Only the lines of the data holding the string "about" need to be returned.

▶ Source material

Segment Open

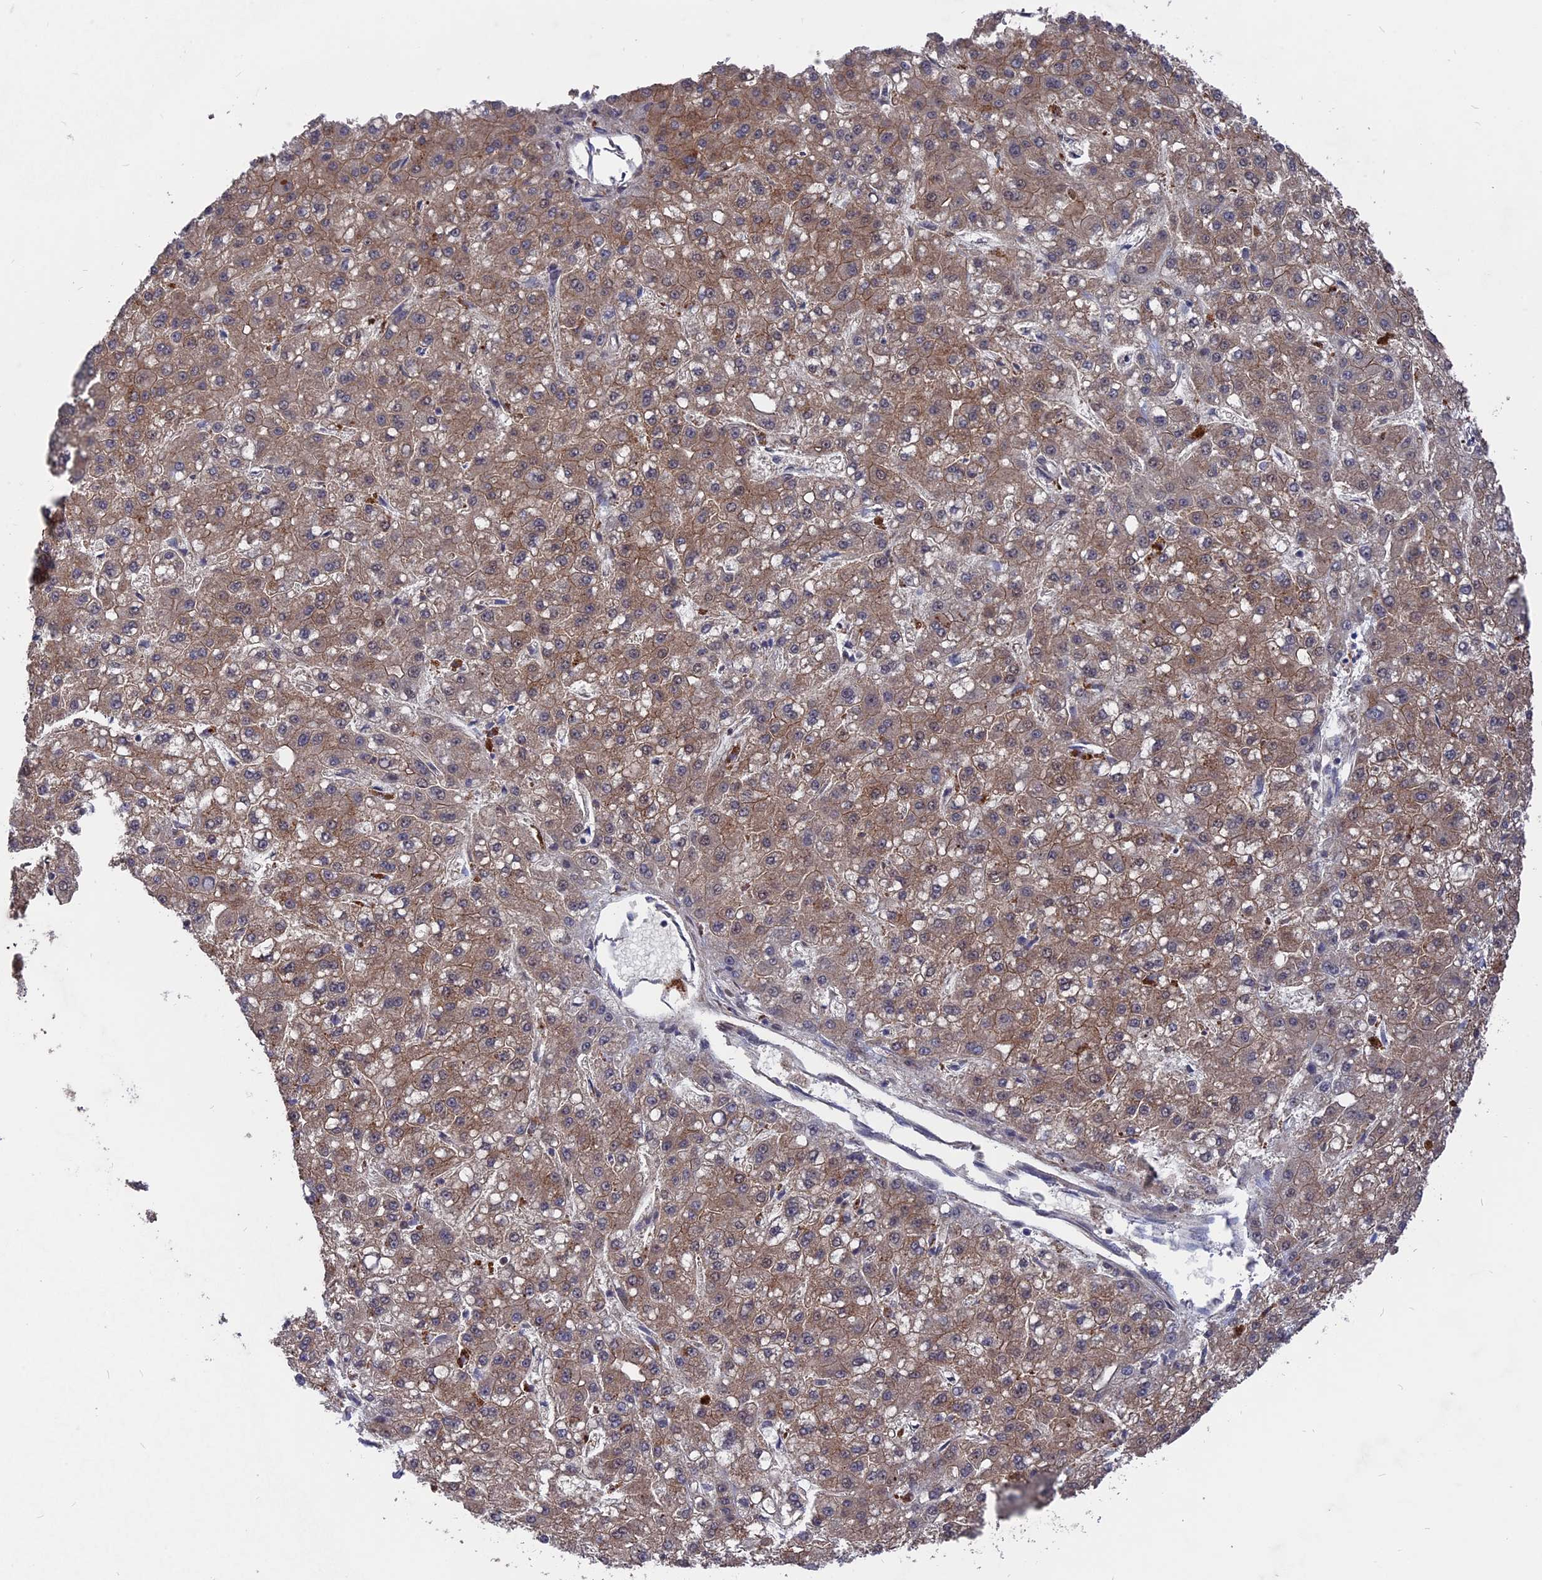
{"staining": {"intensity": "moderate", "quantity": ">75%", "location": "cytoplasmic/membranous"}, "tissue": "liver cancer", "cell_type": "Tumor cells", "image_type": "cancer", "snomed": [{"axis": "morphology", "description": "Carcinoma, Hepatocellular, NOS"}, {"axis": "topography", "description": "Liver"}], "caption": "Moderate cytoplasmic/membranous positivity is identified in about >75% of tumor cells in liver cancer.", "gene": "NOSIP", "patient": {"sex": "male", "age": 67}}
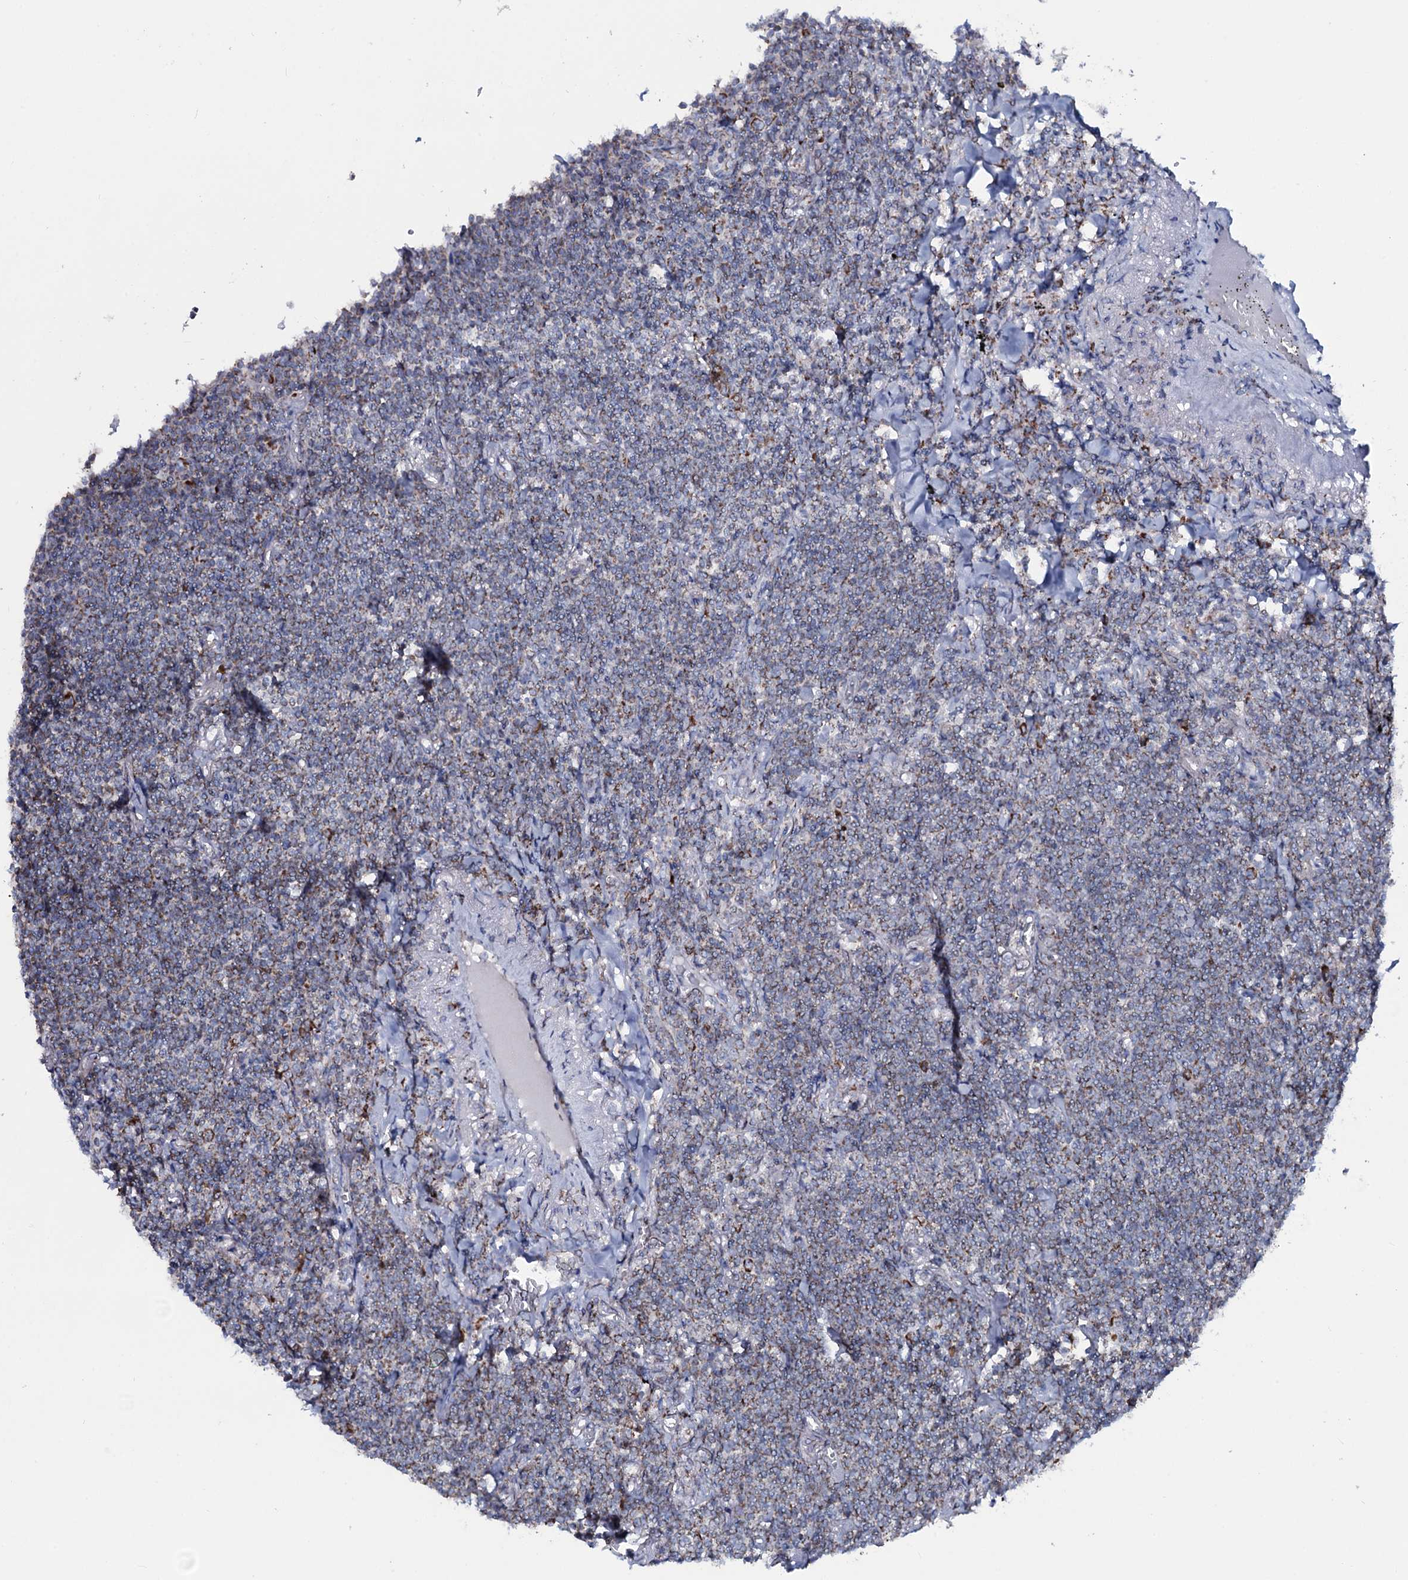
{"staining": {"intensity": "moderate", "quantity": "25%-75%", "location": "cytoplasmic/membranous"}, "tissue": "lymphoma", "cell_type": "Tumor cells", "image_type": "cancer", "snomed": [{"axis": "morphology", "description": "Malignant lymphoma, non-Hodgkin's type, Low grade"}, {"axis": "topography", "description": "Lung"}], "caption": "IHC (DAB (3,3'-diaminobenzidine)) staining of malignant lymphoma, non-Hodgkin's type (low-grade) reveals moderate cytoplasmic/membranous protein staining in about 25%-75% of tumor cells. (Stains: DAB (3,3'-diaminobenzidine) in brown, nuclei in blue, Microscopy: brightfield microscopy at high magnification).", "gene": "MRPS35", "patient": {"sex": "female", "age": 71}}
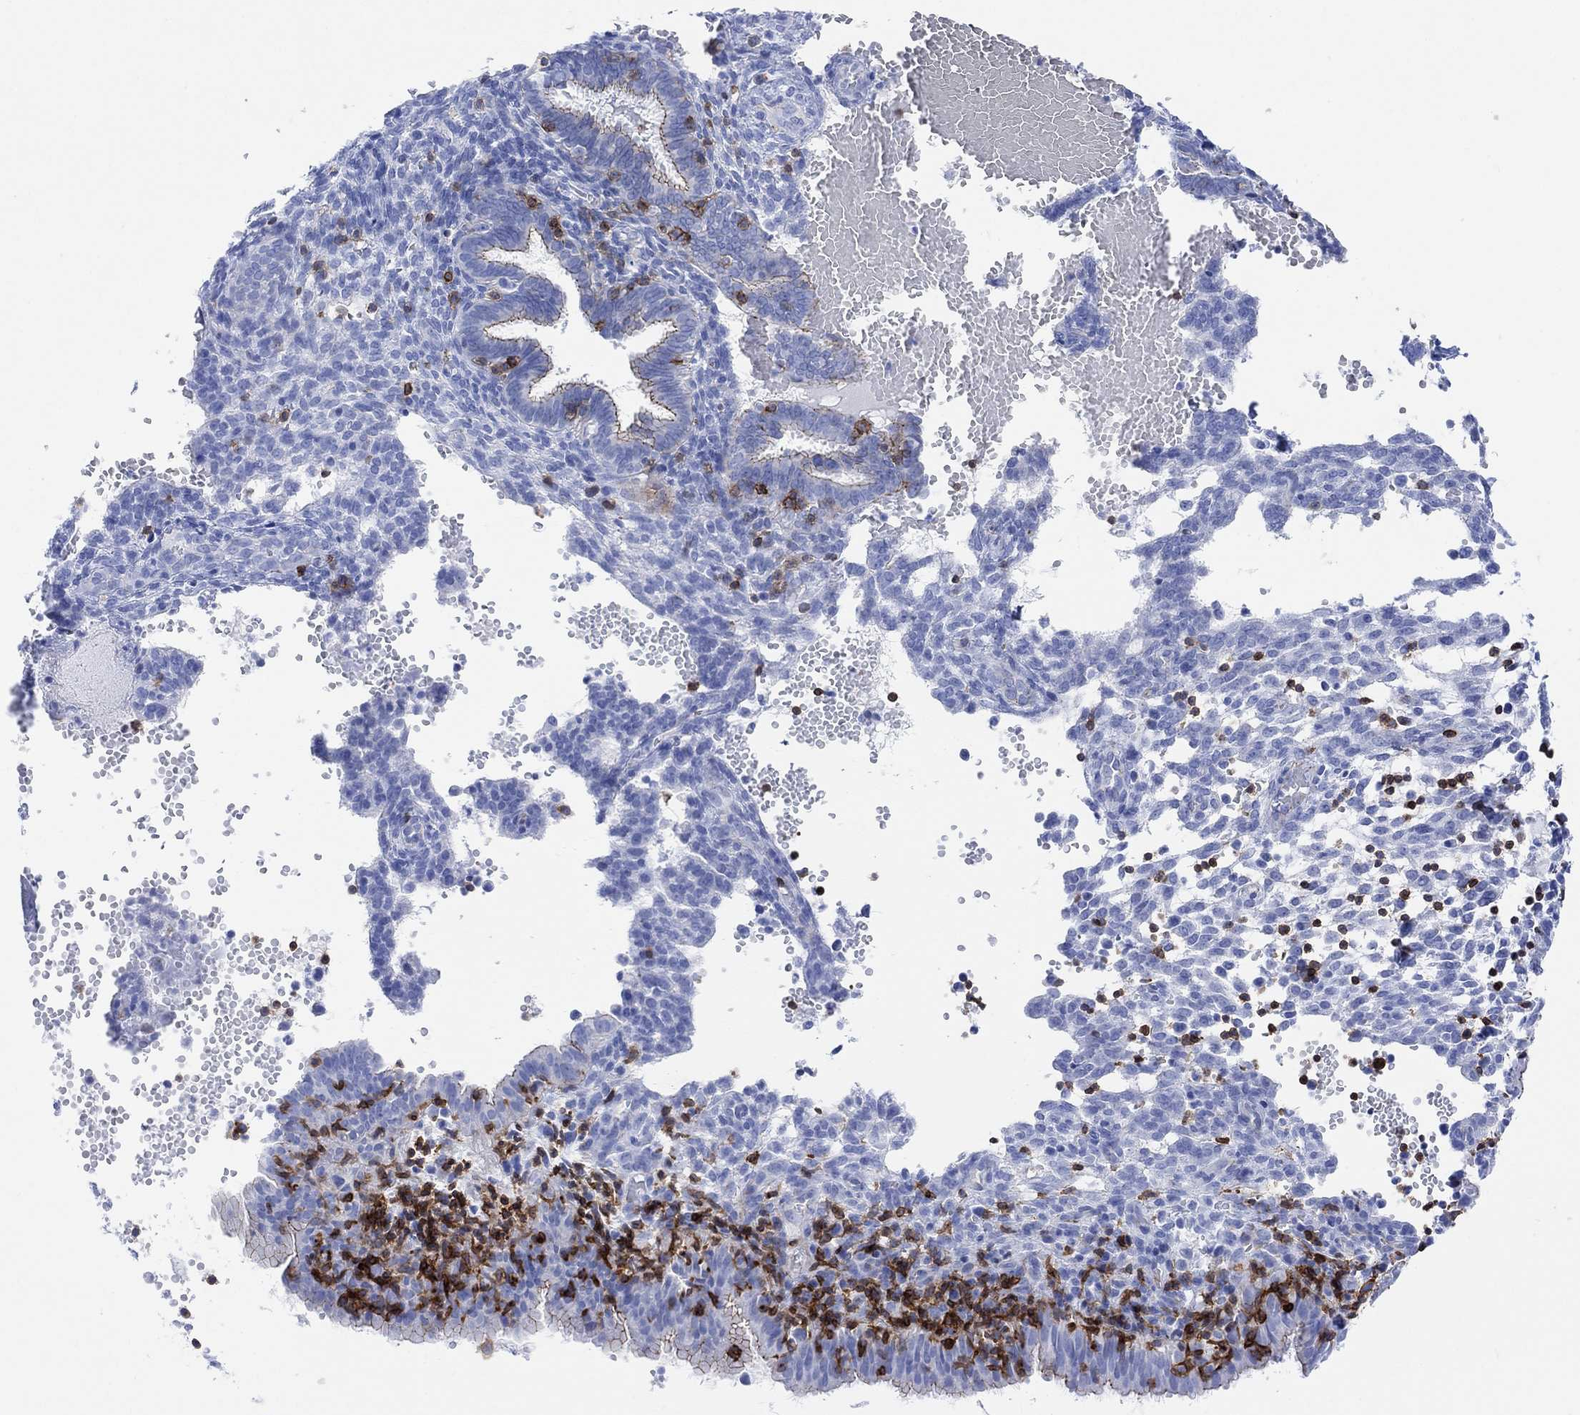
{"staining": {"intensity": "negative", "quantity": "none", "location": "none"}, "tissue": "endometrium", "cell_type": "Cells in endometrial stroma", "image_type": "normal", "snomed": [{"axis": "morphology", "description": "Normal tissue, NOS"}, {"axis": "topography", "description": "Endometrium"}], "caption": "Cells in endometrial stroma show no significant expression in benign endometrium. (IHC, brightfield microscopy, high magnification).", "gene": "GPR65", "patient": {"sex": "female", "age": 42}}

Segment Closed

▶ Answer to this task
{"staining": {"intensity": "moderate", "quantity": ">75%", "location": "cytoplasmic/membranous"}, "tissue": "liver cancer", "cell_type": "Tumor cells", "image_type": "cancer", "snomed": [{"axis": "morphology", "description": "Carcinoma, Hepatocellular, NOS"}, {"axis": "topography", "description": "Liver"}], "caption": "Moderate cytoplasmic/membranous positivity is identified in about >75% of tumor cells in liver cancer.", "gene": "NOSIP", "patient": {"sex": "male", "age": 67}}
{"staining": {"intensity": "moderate", "quantity": "25%-75%", "location": "cytoplasmic/membranous"}, "tissue": "lymphoma", "cell_type": "Tumor cells", "image_type": "cancer", "snomed": [{"axis": "morphology", "description": "Malignant lymphoma, non-Hodgkin's type, Low grade"}, {"axis": "topography", "description": "Lung"}], "caption": "IHC (DAB (3,3'-diaminobenzidine)) staining of malignant lymphoma, non-Hodgkin's type (low-grade) reveals moderate cytoplasmic/membranous protein staining in about 25%-75% of tumor cells. (Stains: DAB (3,3'-diaminobenzidine) in brown, nuclei in blue, Microscopy: brightfield microscopy at high magnification).", "gene": "MRPS35", "patient": {"sex": "female", "age": 71}}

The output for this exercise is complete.